NAHUM Y LA JUSTICIA DE DIOS


Nahum. Autor de un texto breve, Nahum suele ser un gran desconocido –moléstese el lector en preguntar por él a la gente que lo rodea– a pesar de que fue contemporáneo de Isaías. De hecho, no son muchos –Calvino es una de las excepciones– los que han llegado a captar la grandeza de su breve libro. No sabemos mucho de Nahum e incluso es difícil determinar si ése era su nombre real o un simple apodo ya que la palabra en hebreo significa “consolador”. Incluso su lugar de origen, Alqosh, no se ha identificado con certeza ya que algunos lo ubican en el Alqosh asirio y otros en Cafarnaum o Capernaum en Galilea. 

El libro que lleva su nombre debió escribirse en algún momento previo al año 615 a. de C., es decir, poco antes de la caída de Asiria, el imperio que había aniquilado al reino de Israel y que había estado a punto de conquistar Jerusalén. Su primer capítulo es un poema extraordinario centrado en la justicia de Dios. En la actualidad, resulta muy habitual retratar a Dios como una especie de Santa Claus que pasará por alto cualquier acción que perpetren los seres humanos y que tiene como misión casi exclusiva atender nuestras peticiones aunque nosotros no tengamos Su voluntad en la menor consideración. Algunos incluso denominan a semejante comportamiento el propio de un padre sin percatarse de que un padre así estaría educando a sus hijos para ser caprichosos, egoístas, indisciplinados y mal criados. 

Nahum, sin embargo, nos recuerda que Dios es no sólo justo sino también justiciero (1: 2). El despliegue de Su justicia haría temblar a las mismas montañas (1: 5) y, por supuesto, Su cólera no puede ser resistida (1: 6). Esa justicia que, tarde o temprano, acaba ejecutándose va acompañada por el hecho de que Dios es también bueno y no rechaza a los que se acercan a El y constituye un refugio en el peligro (1: 7). Pero Su paciencia no significa que vaya a dejar el mal impune (1: 3). De hecho, por citar un ejemplo, siempre castigará a aquellas culturas en las que es habitual rendir culto a imágenes (1: 14). Los juicios de Dios son, por paradójico que pueda resultar, el paso previo a la paz (2: 1) y es así porque implican que se hará justicia. Una clara demostración de esa tesis es el anuncio de que el imperio asirio recibiría su justo castigo por todas las iniquidades que había perpetrado a lo largo del tiempo. Algunos pensarán que la caída de los imperios se explica simplemente por razones políticas, sociales o económicas. Así es, ciertamente, pero sólo en parte. La clave real del desplome de los imperios a lo largo de la Historia es que Dios los acaba llamando a juicio (2: 14). No hay excepciones. 
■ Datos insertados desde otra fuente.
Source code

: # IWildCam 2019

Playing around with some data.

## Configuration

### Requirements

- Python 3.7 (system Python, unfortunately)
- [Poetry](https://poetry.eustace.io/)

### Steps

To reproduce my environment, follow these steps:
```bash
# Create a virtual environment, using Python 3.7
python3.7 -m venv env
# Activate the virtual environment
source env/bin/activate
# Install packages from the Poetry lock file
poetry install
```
Si Nahum habla de Asiria, otros profetas se refieren a diversos estados y, por supuesto, esa circunstancia no concluyó en los tiempos bíblicos. Fue la razón por la que Bartolomé de las Casas estaba convencido de que los días del imperio español estaban contados y por las que no pocos anunciaron la derrota final de Napoleón y Hitler o el desplome de la Unión soviética. Esos imperios podrán haber acumulado riquezas ingentes fruto del saqueo (3: 1), habrán podido disponer de pueblos como si fueran de su propiedad (3: 4), habrán podido entregarse a la superstición religiosa convencidos de que los protegerá del destino (3: 4). Sin embargo, nada de eso podrá salvarlos del juicio de Dios. Al fin y a la postre, Dios siempre ejecuta juicio porque es justo e incluso, sin poder entender lo que sucede, serán muchos los que aplaudirán cuando haga justicia porque la maldad perpetua merece su castigo (3: 19). 

Efectivamente, pocos años después de que se escribiera el libro de Nahum, Asiria fue aniquilada y no fueron pocos los que exhalaron un suspiro de alivio. No es poco lo que se puede aprender de este breve libro. En sus versículos, se disipan las visiones bobaliconas y buenistas que tanto se han difundido y que tanto gustan porque son una excusa para la irresponsabilidad y para guiar la propia vida sobre la base de nuestras únicas apetencias. Dios es justo; Su justicia es cósmica y, precisamente por ello, la acabará ejecutando sobre personas, culturas, naciones e incluso poderosos imperios. Dios es igualmente soberano y nunca pierde las riendas de lo que sucede en Su creación. Por supuesto, también llama a la gente a la conversión, a que cambie su forma de vida, a que se vuelva a El. Ay de aquel que pase por alto estas realidades.